What is being asked
Convert the entries, from the start through the line containing "0.011713, 0.967918, 0.066597]]", into a two-column CSV with one row per entry, placing its text under instruction and its answer under response. Put each value in a single quoted field and replace line breaks with spaces.

Provided data
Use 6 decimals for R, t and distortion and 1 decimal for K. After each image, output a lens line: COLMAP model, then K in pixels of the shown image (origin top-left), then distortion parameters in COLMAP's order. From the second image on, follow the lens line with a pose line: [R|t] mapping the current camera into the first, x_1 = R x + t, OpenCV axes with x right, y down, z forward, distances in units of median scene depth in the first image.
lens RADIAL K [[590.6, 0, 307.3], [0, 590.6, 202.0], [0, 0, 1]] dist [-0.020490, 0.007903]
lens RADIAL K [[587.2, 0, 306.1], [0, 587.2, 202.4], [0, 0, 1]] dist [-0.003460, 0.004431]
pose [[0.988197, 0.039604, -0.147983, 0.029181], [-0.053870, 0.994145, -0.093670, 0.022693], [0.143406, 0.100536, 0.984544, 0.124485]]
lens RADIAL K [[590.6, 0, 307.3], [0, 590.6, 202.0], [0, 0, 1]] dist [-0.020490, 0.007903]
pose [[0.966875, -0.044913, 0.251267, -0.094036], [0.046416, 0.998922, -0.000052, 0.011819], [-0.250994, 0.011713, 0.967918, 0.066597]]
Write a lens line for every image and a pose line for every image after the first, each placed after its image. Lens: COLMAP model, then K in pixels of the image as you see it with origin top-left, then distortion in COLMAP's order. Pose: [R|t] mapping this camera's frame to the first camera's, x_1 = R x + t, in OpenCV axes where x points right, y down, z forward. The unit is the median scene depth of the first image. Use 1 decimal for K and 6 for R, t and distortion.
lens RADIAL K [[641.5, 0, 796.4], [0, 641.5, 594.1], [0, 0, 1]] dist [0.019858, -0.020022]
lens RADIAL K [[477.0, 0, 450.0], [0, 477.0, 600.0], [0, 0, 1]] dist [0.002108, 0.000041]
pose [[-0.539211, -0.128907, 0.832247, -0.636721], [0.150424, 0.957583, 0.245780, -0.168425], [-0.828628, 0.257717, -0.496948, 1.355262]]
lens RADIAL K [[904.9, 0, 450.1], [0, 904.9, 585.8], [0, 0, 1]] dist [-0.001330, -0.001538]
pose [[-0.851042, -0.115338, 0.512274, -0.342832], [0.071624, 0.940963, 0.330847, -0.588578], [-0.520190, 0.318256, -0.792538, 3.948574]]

Solution below
instruction,response
"Use 6 decimals for R, t and distortion and 1 decimal for K. After each image, output a lens line: COLMAP model, then K in pixels of the shown image (origin top-left), then distortion parameters in COLMAP's order. From the second image on, follow the lens line with a pose line: [R|t] mapping the current camera into the first, x_1 = R x + t, OpenCV axes with x right, y down, z forward, distances in units of median scene depth in the first image.","lens RADIAL K [[590.6, 0, 307.3], [0, 590.6, 202.0], [0, 0, 1]] dist [-0.020490, 0.007903] lens RADIAL K [[587.2, 0, 306.1], [0, 587.2, 202.4], [0, 0, 1]] dist [-0.003460, 0.004431] pose [[0.988197, 0.039604, -0.147983, 0.029181], [-0.053870, 0.994145, -0.093670, 0.022693], [0.143406, 0.100536, 0.984544, 0.124485]] lens RADIAL K [[590.6, 0, 307.3], [0, 590.6, 202.0], [0, 0, 1]] dist [-0.020490, 0.007903] pose [[0.966875, -0.044913, 0.251267, -0.094036], [0.046416, 0.998922, -0.000052, 0.011819], [-0.250994, 0.011713, 0.967918, 0.066597]]"